:: RAW DATA ::
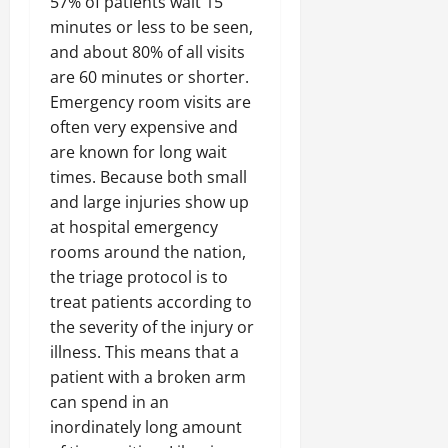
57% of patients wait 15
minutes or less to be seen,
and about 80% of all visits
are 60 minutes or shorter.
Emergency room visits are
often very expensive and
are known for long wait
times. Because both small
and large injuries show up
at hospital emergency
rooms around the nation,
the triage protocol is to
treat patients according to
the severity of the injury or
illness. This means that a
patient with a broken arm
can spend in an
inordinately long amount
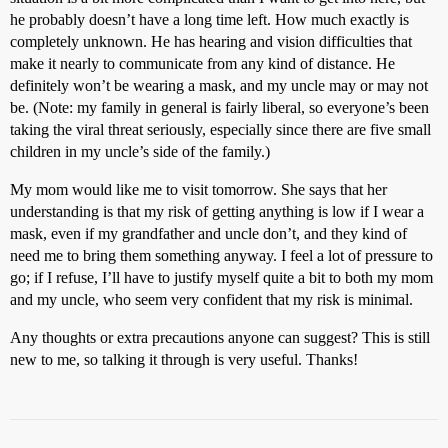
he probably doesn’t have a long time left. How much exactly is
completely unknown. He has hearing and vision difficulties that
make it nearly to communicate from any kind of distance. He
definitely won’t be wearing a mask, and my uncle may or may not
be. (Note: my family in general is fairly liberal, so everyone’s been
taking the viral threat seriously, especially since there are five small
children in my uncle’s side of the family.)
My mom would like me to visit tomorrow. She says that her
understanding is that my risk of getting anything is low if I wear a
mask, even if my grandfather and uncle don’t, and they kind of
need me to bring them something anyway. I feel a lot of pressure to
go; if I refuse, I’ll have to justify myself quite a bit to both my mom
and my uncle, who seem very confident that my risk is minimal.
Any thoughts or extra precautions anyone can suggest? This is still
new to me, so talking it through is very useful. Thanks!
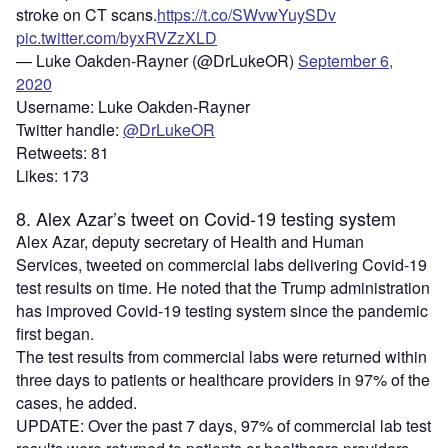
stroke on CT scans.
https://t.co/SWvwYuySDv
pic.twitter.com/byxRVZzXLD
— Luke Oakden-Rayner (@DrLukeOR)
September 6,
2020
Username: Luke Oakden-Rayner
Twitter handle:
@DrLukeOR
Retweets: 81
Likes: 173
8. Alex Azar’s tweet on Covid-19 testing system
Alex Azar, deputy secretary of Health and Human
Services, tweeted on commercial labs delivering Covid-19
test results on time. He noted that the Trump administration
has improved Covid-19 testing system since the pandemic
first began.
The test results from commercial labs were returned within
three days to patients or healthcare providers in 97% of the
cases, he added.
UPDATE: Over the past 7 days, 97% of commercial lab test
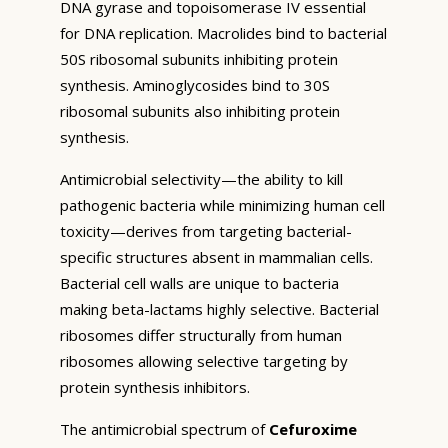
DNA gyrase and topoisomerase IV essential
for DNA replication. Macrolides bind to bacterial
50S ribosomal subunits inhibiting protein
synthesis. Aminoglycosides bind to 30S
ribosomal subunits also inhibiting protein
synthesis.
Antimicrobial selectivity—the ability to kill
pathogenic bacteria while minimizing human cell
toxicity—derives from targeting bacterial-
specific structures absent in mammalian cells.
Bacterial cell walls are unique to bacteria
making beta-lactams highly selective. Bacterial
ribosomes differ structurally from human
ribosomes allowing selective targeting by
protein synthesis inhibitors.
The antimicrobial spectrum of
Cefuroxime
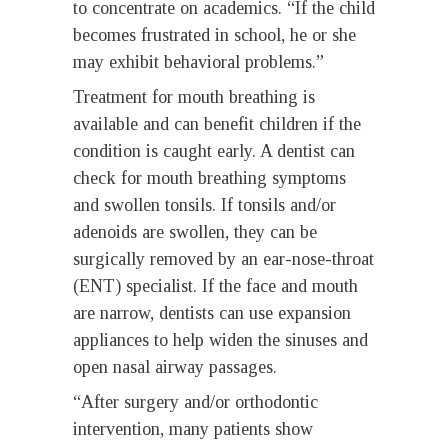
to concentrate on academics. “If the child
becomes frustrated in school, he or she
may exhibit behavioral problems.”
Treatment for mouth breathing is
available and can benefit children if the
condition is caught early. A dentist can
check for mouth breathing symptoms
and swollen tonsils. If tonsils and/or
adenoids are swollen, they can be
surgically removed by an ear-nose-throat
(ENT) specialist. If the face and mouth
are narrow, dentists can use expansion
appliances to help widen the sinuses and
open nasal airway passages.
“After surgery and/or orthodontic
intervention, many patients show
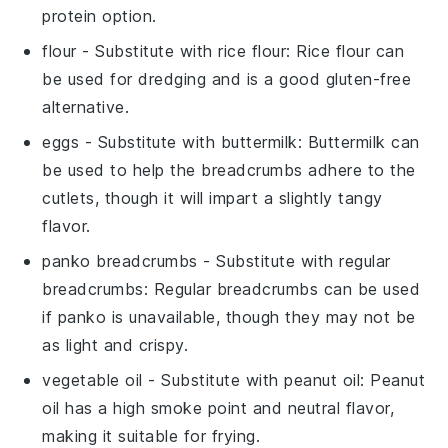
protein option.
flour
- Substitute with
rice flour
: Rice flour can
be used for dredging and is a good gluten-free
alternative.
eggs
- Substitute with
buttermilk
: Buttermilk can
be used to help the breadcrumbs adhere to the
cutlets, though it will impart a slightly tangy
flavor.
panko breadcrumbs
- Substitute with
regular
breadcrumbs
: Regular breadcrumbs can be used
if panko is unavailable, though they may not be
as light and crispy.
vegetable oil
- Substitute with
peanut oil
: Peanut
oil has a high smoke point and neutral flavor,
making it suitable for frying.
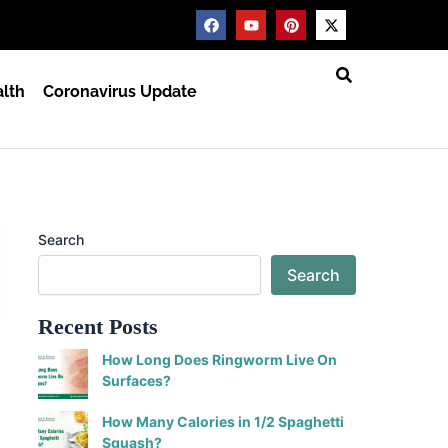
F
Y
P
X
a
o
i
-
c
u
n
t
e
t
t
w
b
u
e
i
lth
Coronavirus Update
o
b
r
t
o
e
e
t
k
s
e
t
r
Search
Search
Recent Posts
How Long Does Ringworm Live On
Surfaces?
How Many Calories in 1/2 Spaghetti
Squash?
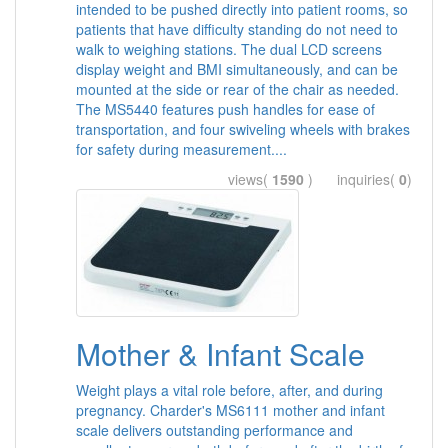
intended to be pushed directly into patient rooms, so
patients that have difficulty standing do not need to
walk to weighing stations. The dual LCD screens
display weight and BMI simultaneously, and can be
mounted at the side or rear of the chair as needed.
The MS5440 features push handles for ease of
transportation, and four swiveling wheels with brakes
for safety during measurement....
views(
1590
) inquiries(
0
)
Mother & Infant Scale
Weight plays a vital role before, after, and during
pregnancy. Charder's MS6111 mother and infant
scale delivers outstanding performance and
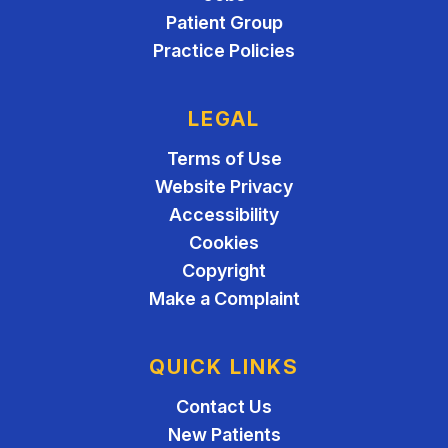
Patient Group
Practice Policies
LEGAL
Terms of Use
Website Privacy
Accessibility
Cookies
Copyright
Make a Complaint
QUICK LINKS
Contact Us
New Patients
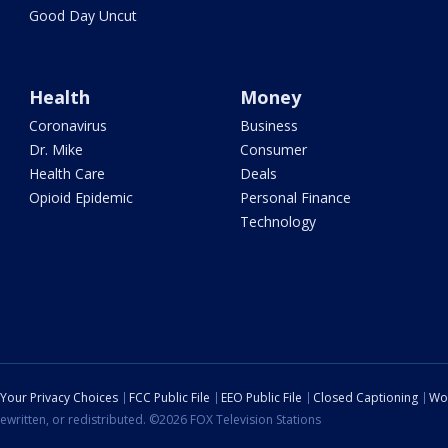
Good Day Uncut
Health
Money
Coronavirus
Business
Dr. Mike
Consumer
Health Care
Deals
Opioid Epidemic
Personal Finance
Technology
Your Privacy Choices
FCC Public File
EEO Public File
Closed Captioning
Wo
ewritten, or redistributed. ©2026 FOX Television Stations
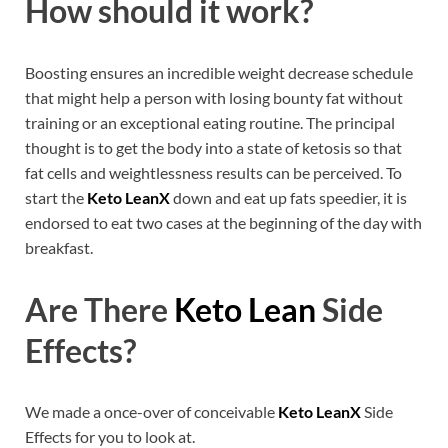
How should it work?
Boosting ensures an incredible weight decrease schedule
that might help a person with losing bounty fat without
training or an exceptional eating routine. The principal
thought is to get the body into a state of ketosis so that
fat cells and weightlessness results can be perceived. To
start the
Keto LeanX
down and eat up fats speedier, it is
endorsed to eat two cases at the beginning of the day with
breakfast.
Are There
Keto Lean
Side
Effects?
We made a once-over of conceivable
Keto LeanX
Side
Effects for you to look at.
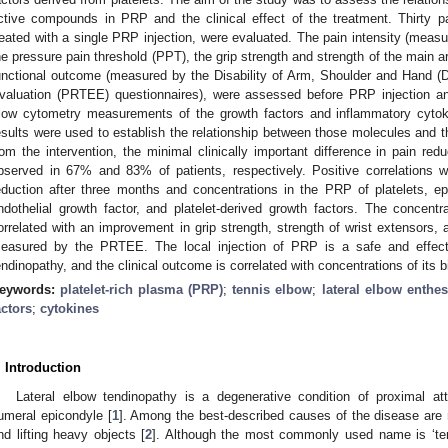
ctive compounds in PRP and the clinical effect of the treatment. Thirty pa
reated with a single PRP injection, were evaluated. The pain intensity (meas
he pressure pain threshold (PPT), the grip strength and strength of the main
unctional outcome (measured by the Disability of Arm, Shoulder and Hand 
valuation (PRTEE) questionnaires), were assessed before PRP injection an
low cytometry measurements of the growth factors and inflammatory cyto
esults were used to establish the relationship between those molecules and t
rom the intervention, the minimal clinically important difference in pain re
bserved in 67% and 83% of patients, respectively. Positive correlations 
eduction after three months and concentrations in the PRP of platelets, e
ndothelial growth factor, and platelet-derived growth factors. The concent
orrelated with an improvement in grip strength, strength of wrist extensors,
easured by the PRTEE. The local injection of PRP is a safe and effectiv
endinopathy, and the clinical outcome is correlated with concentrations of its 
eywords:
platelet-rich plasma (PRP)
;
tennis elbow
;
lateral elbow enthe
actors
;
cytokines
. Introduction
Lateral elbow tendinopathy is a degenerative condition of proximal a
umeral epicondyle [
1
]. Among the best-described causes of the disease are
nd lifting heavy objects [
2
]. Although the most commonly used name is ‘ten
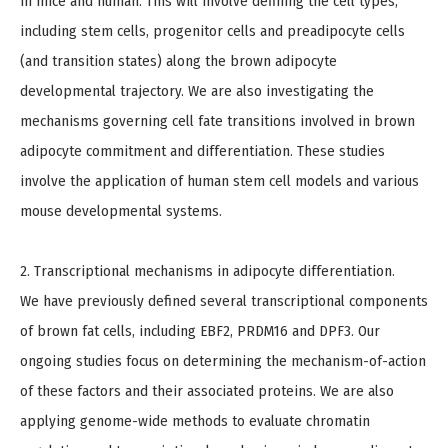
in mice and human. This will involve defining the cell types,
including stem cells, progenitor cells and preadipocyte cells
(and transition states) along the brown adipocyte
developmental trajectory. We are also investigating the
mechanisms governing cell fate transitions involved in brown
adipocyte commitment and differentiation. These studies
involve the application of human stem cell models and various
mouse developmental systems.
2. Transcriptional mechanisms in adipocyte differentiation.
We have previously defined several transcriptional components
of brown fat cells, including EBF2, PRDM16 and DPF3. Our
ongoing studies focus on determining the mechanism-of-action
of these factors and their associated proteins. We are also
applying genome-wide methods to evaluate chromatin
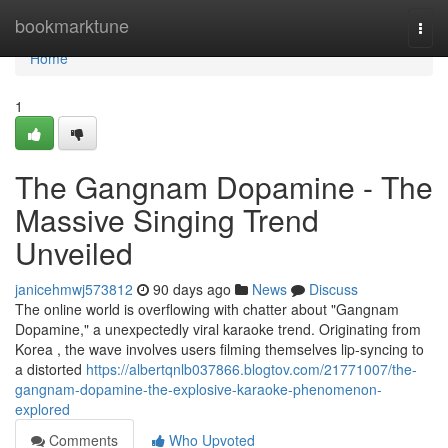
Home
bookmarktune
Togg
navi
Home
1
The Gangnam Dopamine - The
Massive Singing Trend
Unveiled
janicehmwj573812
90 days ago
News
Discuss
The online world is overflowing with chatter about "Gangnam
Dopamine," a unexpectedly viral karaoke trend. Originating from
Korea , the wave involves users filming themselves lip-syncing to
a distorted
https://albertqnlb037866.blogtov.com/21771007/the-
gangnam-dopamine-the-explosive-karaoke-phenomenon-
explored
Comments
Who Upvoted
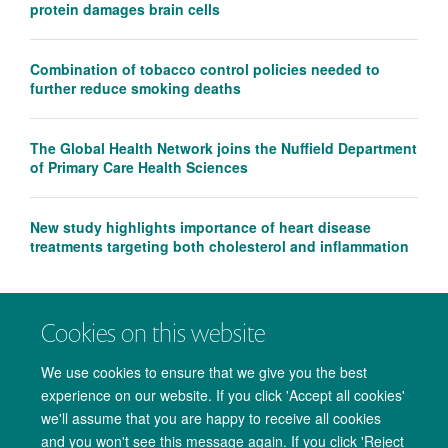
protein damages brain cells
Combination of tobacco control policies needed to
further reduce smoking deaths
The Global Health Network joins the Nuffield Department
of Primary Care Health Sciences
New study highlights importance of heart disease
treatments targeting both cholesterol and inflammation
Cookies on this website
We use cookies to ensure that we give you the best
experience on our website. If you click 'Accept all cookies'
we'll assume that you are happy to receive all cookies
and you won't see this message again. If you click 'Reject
:::
> TASK ITEM:
Your copy must match the records above exactly, apart from the pictures, which are excluded.

> SOLUTION TO THE EXERCISE:
57% of patients wait 15
minutes or less to be seen,
and about 80% of all visits
are 60 minutes or shorter.
Emergency room visits are
often very expensive and
are known for long wait
times. Because both small
and large injuries show up
at hospital emergency
rooms around the nation,
the triage protocol is to
treat patients according to
the severity of the injury or
illness. This means that a
patient with a broken arm
can spend in an
inordinately long amount
he probably doesn’t have a long time left. How much exactly is
completely unknown. He has hearing and vision difficulties that
make it nearly to communicate from any kind of distance. He
definitely won’t be wearing a mask, and my uncle may or may not
be. (Note: my family in general is fairly liberal, so everyone’s been
taking the viral threat seriously, especially since there are five small
children in my uncle’s side of the family.)
My mom would like me to visit tomorrow. She says that her
understanding is that my risk of getting anything is low if I wear a
mask, even if my grandfather and uncle don’t, and they kind of
need me to bring them something anyway. I feel a lot of pressure to
go; if I refuse, I’ll have to justify myself quite a bit to both my mom
and my uncle, who seem very confident that my risk is minimal.
Any thoughts or extra precautions anyone can suggest? This is still
new to me, so talking it through is very useful. Thanks!
stroke on CT scans.
https://t.co/SWvwYuySDv
pic.twitter.com/byxRVZzXLD
— Luke Oakden-Rayner (@DrLukeOR)
September 6,
2020
Username: Luke Oakden-Rayner
Twitter handle:
@DrLukeOR
Retweets: 81
Likes: 173
8. Alex Azar’s tweet on Covid-19 testing system
Alex Azar, deputy secretary of Health and Human
Services, tweeted on commercial labs delivering Covid-19
test results on time. He noted that the Trump administration
has improved Covid-19 testing system since the pandemic
first began.
The test results from commercial labs were returned within
three days to patients or healthcare providers in 97% of the
cases, he added.
UPDATE: Over the past 7 days, 97% of commercial lab test
DNA gyrase and topoisomerase IV essential
for DNA replication. Macrolides bind to bacterial
50S ribosomal subunits inhibiting protein
synthesis. Aminoglycosides bind to 30S
ribosomal subunits also inhibiting protein
synthesis.
Antimicrobial selectivity—the ability to kill
pathogenic bacteria while minimizing human cell
toxicity—derives from targeting bacterial-
specific structures absent in mammalian cells.
Bacterial cell walls are unique to bacteria
making beta-lactams highly selective. Bacterial
ribosomes differ structurally from human
ribosomes allowing selective targeting by
protein synthesis inhibitors.
The antimicrobial spectrum of
Cefuroxime
to concentrate on academics. “If the child
becomes frustrated in school, he or she
may exhibit behavioral problems.”
Treatment for mouth breathing is
available and can benefit children if the
condition is caught early. A dentist can
check for mouth breathing symptoms
and swollen tonsils. If tonsils and/or
adenoids are swollen, they can be
surgically removed by an ear-nose-throat
(ENT) specialist. If the face and mouth
are narrow, dentists can use expansion
appliances to help widen the sinuses and
open nasal airway passages.
“After surgery and/or orthodontic
intervention, many patients show
protein option.
flour
- Substitute with
rice flour
: Rice flour can
be used for dredging and is a good gluten-free
alternative.
eggs
- Substitute with
buttermilk
: Buttermilk can
be used to help the breadcrumbs adhere to the
cutlets, though it will impart a slightly tangy
flavor.
panko breadcrumbs
- Substitute with
regular
breadcrumbs
: Regular breadcrumbs can be used
if panko is unavailable, though they may not be
as light and crispy.
vegetable oil
- Substitute with
peanut oil
: Peanut
oil has a high smoke point and neutral flavor,
making it suitable for frying.
F
Y
P
X
a
o
i
-
c
u
n
t
e
t
t
w
b
u
e
i
lth
Coronavirus Update
o
b
r
t
o
e
e
t
k
s
e
t
r
Search
Search
Recent Posts
How Long Does Ringworm Live On
Surfaces?
How Many Calories in 1/2 Spaghetti
Squash?
intended to be pushed directly into patient rooms, so
patients that have difficulty standing do not need to
walk to weighing stations. The dual LCD screens
display weight and BMI simultaneously, and can be
mounted at the side or rear of the chair as needed.
The MS5440 features push handles for ease of
transportation, and four swiveling wheels with brakes
for safety during measurement....
views(
1590
) inquiries(
0
)
Mother & Infant Scale
Weight plays a vital role before, after, and during
pregnancy. Charder's MS6111 mother and infant
scale delivers outstanding performance and
Patient Group
Practice Policies
LEGAL
Terms of Use
Website Privacy
Accessibility
Cookies
Copyright
Make a Complaint
QUICK LINKS
Contact Us
New Patients
Good Day Uncut
Health
Money
Coronavirus
Business
Dr. Mike
Consumer
Health Care
Deals
Opioid Epidemic
Personal Finance
Technology
Your Privacy Choices
FCC Public File
EEO Public File
Closed Captioning
Wo
ewritten, or redistributed. ©2026 FOX Television Stations
How should it work?
Boosting ensures an incredible weight decrease schedule
that might help a person with losing bounty fat without
training or an exceptional eating routine. The principal
thought is to get the body into a state of ketosis so that
fat cells and weightlessness results can be perceived. To
start the
Keto LeanX
down and eat up fats speedier, it is
endorsed to eat two cases at the beginning of the day with
breakfast.
Are There
Keto Lean
Side
Effects?
We made a once-over of conceivable
Keto LeanX
Side
Effects for you to look at.
ctive compounds in PRP and the clinical effect of the treatment. Thirty pa
reated with a single PRP injection, were evaluated. The pain intensity (meas
he pressure pain threshold (PPT), the grip strength and strength of the main
unctional outcome (measured by the Disability of Arm, Shoulder and Hand 
valuation (PRTEE) questionnaires), were assessed before PRP injection an
low cytometry measurements of the growth factors and inflammatory cyto
esults were used to establish the relationship between those molecules and t
rom the intervention, the minimal clinically important difference in pain re
bserved in 67% and 83% of patients, respectively. Positive correlations 
eduction after three months and concentrations in the PRP of platelets, e
ndothelial growth factor, and platelet-derived growth factors. The concent
orrelated with an improvement in grip strength, strength of wrist extensors,
easured by the PRTEE. The local injection of PRP is a safe and effectiv
endinopathy, and the clinical outcome is correlated with concentrations of its 
eywords:
platelet-rich plasma (PRP)
;
tennis elbow
;
lateral elbow enthe
actors
;
cytokines
. Introduction
Lateral elbow tendinopathy is a degenerative condition of proximal a
umeral epicondyle [
1
]. Among the best-described causes of the disease are
nd lifting heavy objects [
2
]. Although the most commonly used name is ‘ten
in mice and human. This will involve defining the cell types,
including stem cells, progenitor cells and preadipocyte cells
(and transition states) along the brown adipocyte
developmental trajectory. We are also investigating the
mechanisms governing cell fate transitions involved in brown
adipocyte commitment and differentiation. These studies
involve the application of human stem cell models and various
mouse developmental systems.
2. Transcriptional mechanisms in adipocyte differentiation.
We have previously defined several transcriptional components
of brown fat cells, including EBF2, PRDM16 and DPF3. Our
ongoing studies focus on determining the mechanism-of-action
of these factors and their associated proteins. We are also
applying genome-wide methods to evaluate chromatin
Home
bookmarktune
Togg
navi
Home
1
The Gangnam Dopamine - The
Massive Singing Trend
Unveiled
janicehmwj573812
90 days ago
News
Discuss
The online world is overflowing with chatter about "Gangnam
Dopamine," a unexpectedly viral karaoke trend. Originating from
Korea , the wave involves users filming themselves lip-syncing to
a distorted
https://albertqnlb037866.blogtov.com/21771007/the-
gangnam-dopamine-the-explosive-karaoke-phenomenon-
explored
Comments
Who Upvoted
protein damages brain cells
Combination of tobacco control policies needed to
further reduce smoking deaths
The Global Health Network joins the Nuffield Department
of Primary Care Health Sciences
New study highlights importance of heart disease
treatments targeting both cholesterol and inflammation
Cookies on this website
We use cookies to ensure that we give you the best
experience on our website. If you click 'Accept all cookies'
we'll assume that you are happy to receive all cookies
and you won't see this message again. If you click 'Reject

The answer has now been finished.